If you were to tell someone who has been switched off from the game of football for seven years that Radamel Falcao, Samuel Eto’o and Fernando Torres all have played for Chelsea at some stage, they may ask, “Have Chelsea dominated European football since I was last up to date?”
The answer is no, they certainly have not. Chelsea may be the most successful team in England, in terms of major trophies won, since the start of the Roman Abramovich era, but they have been in the shadows of Barcelona, Real Madrid and Bayern Munich for the most part due to their own inconsistency. The three strikers named above are or have been involved with a Chelsea side past their peak.

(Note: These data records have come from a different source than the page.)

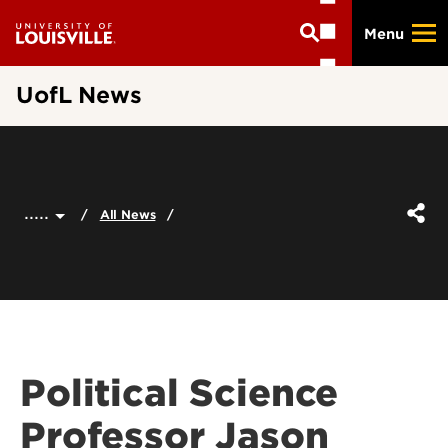
Skip
Menu
to
main
content
UofL News
.....
All News
Political Science
Professor Jason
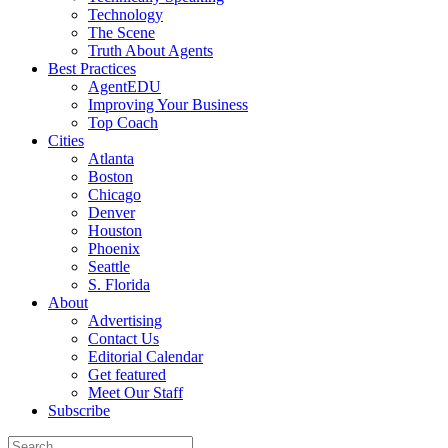
Technology
The Scene
Truth About Agents
Best Practices
AgentEDU
Improving Your Business
Top Coach
Cities
Atlanta
Boston
Chicago
Denver
Houston
Phoenix
Seattle
S. Florida
About
Advertising
Contact Us
Editorial Calendar
Get featured
Meet Our Staff
Subscribe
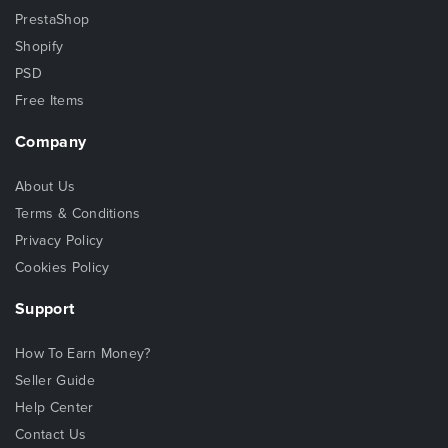
PrestaShop
Shopify
PSD
Free Items
Company
About Us
Terms & Conditions
Privacy Policy
Cookies Policy
Support
How To Earn Money?
Seller Guide
Help Center
Contact Us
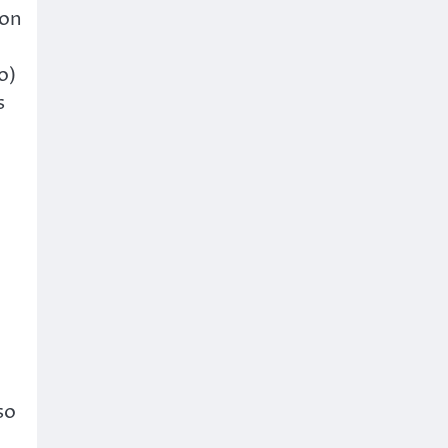
 on
o)
s
so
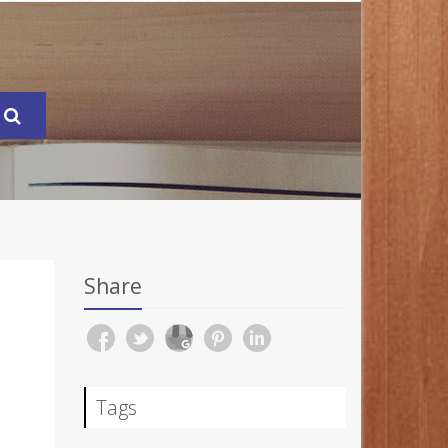
Share
Tags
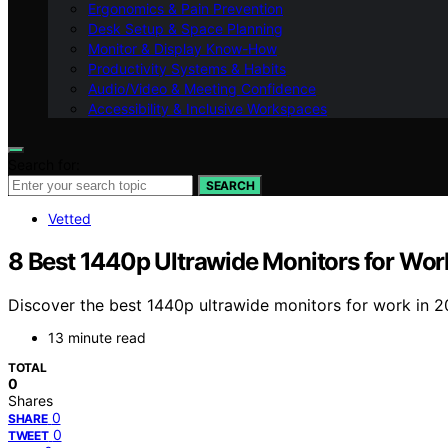
Ergonomics & Pain Prevention
Desk Setup & Space Planning
Monitor & Display Know-How
Productivity Systems & Habits
Audio/Video & Meeting Confidence
Accessibility & Inclusive Workspaces
Search for:
SEARCH
Vetted
8 Best 1440p Ultrawide Monitors for Wor
Discover the best 1440p ultrawide monitors for work in 20
13 minute read
TOTAL
0
Shares
0
SHARE
0
TWEET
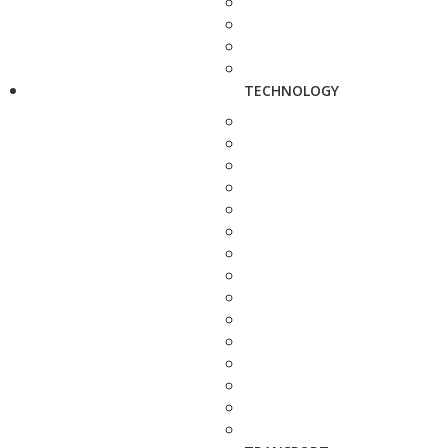
TECHNOLOGY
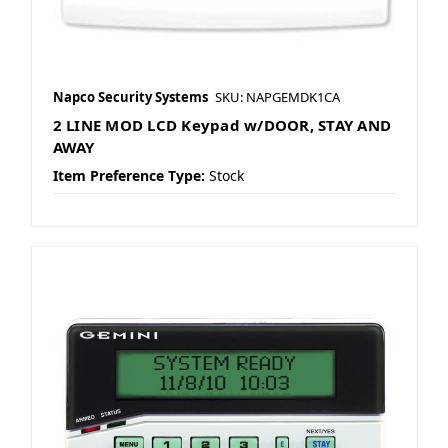
Napco Security Systems
SKU: NAPGEMDK1CA
2 LINE MOD LCD Keypad w/DOOR, STAY AND
AWAY
Item Preference Type:
Stock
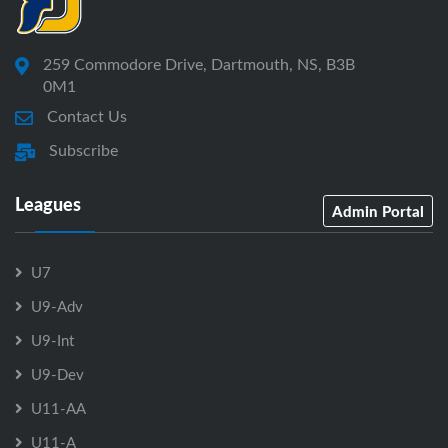
259 Commodore Drive, Dartmouth, NS, B3B
0M1
Contact Us
Subscribe
Leagues
Admin Portal
U7
U9-Adv
U9-Int
U9-Dev
U11-AA
U11-A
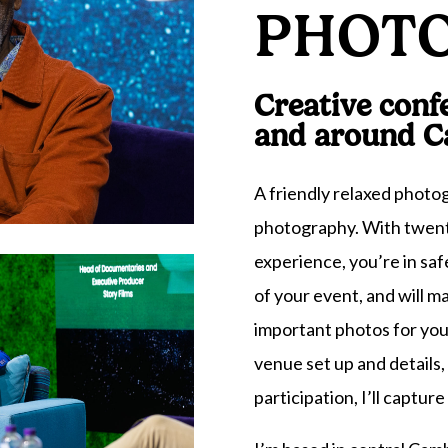
PHOT
Creative conf
and around C
A friendly relaxed phot
photography. With twent
experience, you’re in saf
of your event, and will m
important photos for you
venue set up and details
participation, I’ll capture i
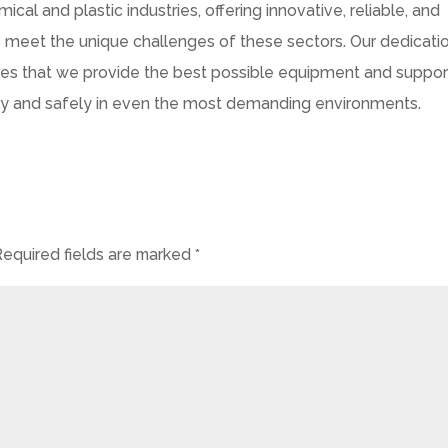
al and plastic industries, offering innovative, reliable, and
meet the unique challenges of these sectors. Our dedicati
ures that we provide the best possible equipment and suppor
ntly and safely in even the most demanding environments.
Required fields are marked
*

Whether it was transfer record-setting Fernando Torres who came to Chelsea from Liverpool in 2011 for £50 million – but could only conjure up a goal every five and a half games while never fully regaining his renowned form – or the acquirement of three-time Champions League-winning Samuel Eto’o – who could only seem to play decently at home – or the two most recent signings, Falcao and Pato on loan from Manchester United and Brazilian side Corinthians respectively, who will not get near the starting position up front due to the fine form of Diego Costa; there is no hiding Chelsea like to bring in big names.
But the question is, is this all necessary?
If we take a look at what the Blues’ attacking options now are – they have the bang in-form Costa (five goals in his last five league games), the decent deputy in Loic Remy and now two players who have not displayed top, top quality in over two years.
The latter two transport this writer’s mind back to a time when Torres was struggling to rekindle the magic of the past. Every commentator, pundit and journalist believed it was all a matter of confidence with El Nino, but the fact of the matter is he either A) Suffered an injury he could never recover from. Or B) Never trusted his recovery and was unwilling to fully test his hamstrings.
Falcao can be placed within the same bracket. Jose Mourinho was once quoted in a Canal Football Club (via the Evening Standard) interview saying, “A player like him (Falcao) can’t play in front of 3,000 people. Monaco is a club to end [your career with]” when he was asked about what strikers interested him.
He did not believe the career of Falcao was meant to end in Monte Carlo and once the forward moved to Manchester United and went even more south, Mourinho pounced.
However, maybe the Special One was wrong again? After bringing the Colombian to Stamford Bridge before the Portuguese manager’s departure, Chelsea were given a striker who was once quick, powerful and deadly. Now they are stuck with a player who may never trust his knee following extensive surgery on his ligaments, which ruled him out for a year and the 2014 World Cup.
If that wasn’t bad enough, Chelsea did not learn their lesson and have now turned to a loan move for Brazilian striker Pato. Once partner in crime with Andrea Pirlo at AC Milan and dubbed the next big thing to come out of Brazil, his pace sent shivers down defenders’ spines in Serie A for a few seasons before persistent hamstring injuries put him out of favour with the Rossoneri. He returned to Brazil and at Corinthians he underwhelmed with 28 goals in 89 games, which included a loan spell at Sao Paulo. So why have Chelsea not learned from their past misjudgements?
There are only two problems at the Bridge and that is the gullible nature of the club and Michael Emenalo, who has been Technical Director at Chelsea since 2011. His job is to “head the scouting and academy programmes”.
In that time, Chelsea have seen a man who is obviously stuck in the past. Emenalo has seen the big names and his face glows with the prospect of obtaining these big signings, but in reality he is, along with Chelsea, oblivious that these players are past it.